Wednesday, October 5, 2022

Brier Knob and Gallitzin State Forest

The low ridgeline in the center of this photo is the obscure Brier Knob--a peak in the Gallitzin State Forest, east of Johnstown. On maps and on Google Earth it looks kind of remarkable, towering as it does above the countryside all around.
Up close, like so many summits around here, you'd hardly even know you're on high ground. It's more a plateau than a pinnacle. Worse, Brier Knob--while pleasant in places--bears all the ugly scars of having once been coalfields, at least the area pictured here, just north of the summit.
The summit itself?  It stands at 2,530 feet, which is respectable around these parts.  I think this clearing in the woods might be it.  If ever there was a geodetic plate to mark the high point, it's long since gone.  Kind of an anticlimactic climax, but the October woods is always a joy, even if the views are less than dramatic.  I scouted this high ground out on my peak-baggers website.  Naturally it was unclaimed, so I nabbed it.  It's a little embarrassing to be posting "climbs" like this when others on the same site have photos of themselves dangling in harnesses and helmets from rocky cliffs high above the world.  But "comparison is the thief of joy." 
The sign at the entrance to the Gallitzin State Forest says "No ATVs," but someone clearly disobeys that prohibition on a regular basis.  A series of ATV and dirt bike trails circles the summit of Brier Knob.  In places it's a wide, muddy track.  But on the southern and western sides of the circuit, it's a pleasant mountain road through the bright autumnal forest, fragrant and cool.
This is the Gallitzin State Forest, not to be confused with Prince Gallitzin State Park.  This "Prince Gallitzin" character was a Russian or Polish aristocrat and an Roman Catholic missionary to the area.  He is sometimes known as the "Apostle to the Alleghenies."  Apparently he's up for canonization.  Gallitzin died in Cambria County in 1840.  
Along the John P. Saylor Trail, there's a rock formation known as Wolf Rocks, which are worth a climb.
This stack of boulders is just close enough to the roadway that people come out here pretty frequently to deface them with spray paint.  If the boulders were even half a mile further into the woods, they'd be free from all graffiti--because the kind of people who spray paint rocks are not the kind who walk very far from their cars.  
The crevasses down between the rocks are 15 to 20 feet deep in places and plenty treacherous.

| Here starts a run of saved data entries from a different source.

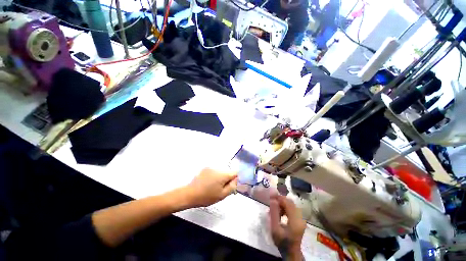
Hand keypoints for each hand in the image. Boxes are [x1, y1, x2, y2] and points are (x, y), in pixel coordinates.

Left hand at [186, 168, 237, 207]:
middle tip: (222, 188)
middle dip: (227, 179)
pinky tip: (209, 183)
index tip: (230, 185)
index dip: (235, 179)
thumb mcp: (222, 195)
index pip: (235, 172)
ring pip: (221, 171)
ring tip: (214, 186)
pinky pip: (214, 171)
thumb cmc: (207, 196)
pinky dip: (214, 176)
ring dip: (221, 177)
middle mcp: (218, 168)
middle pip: (227, 171)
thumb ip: (232, 186)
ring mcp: (211, 167)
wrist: (190, 194)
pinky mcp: (205, 168)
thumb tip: (236, 180)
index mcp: (223, 174)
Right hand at [269, 194, 305, 260]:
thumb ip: (274, 213)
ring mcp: (302, 218)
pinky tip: (281, 213)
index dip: (279, 198)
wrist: (291, 252)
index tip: (270, 197)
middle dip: (280, 200)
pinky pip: (293, 209)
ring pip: (291, 205)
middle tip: (271, 202)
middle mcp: (300, 217)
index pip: (287, 203)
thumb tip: (273, 200)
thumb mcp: (275, 229)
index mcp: (295, 220)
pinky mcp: (301, 219)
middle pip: (290, 202)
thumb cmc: (282, 242)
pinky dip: (286, 208)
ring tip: (275, 209)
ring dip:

Ah, tea berries!  They're edible, if a little flavorless.  The most potent ones have the slightest whiff of mint about them.  During the American Revolution, colonists would use the leaves of the tea berry plant as an ersatz tea because the British blocked all tea trade from the Caribbean.  That's how the plant gets its name.  But tea berry tea is not made like regular tea.  You have to keep the leaves in cold water for a few days before they render any flavor at all, and then you heat and drink the water that the leaves were soaked in.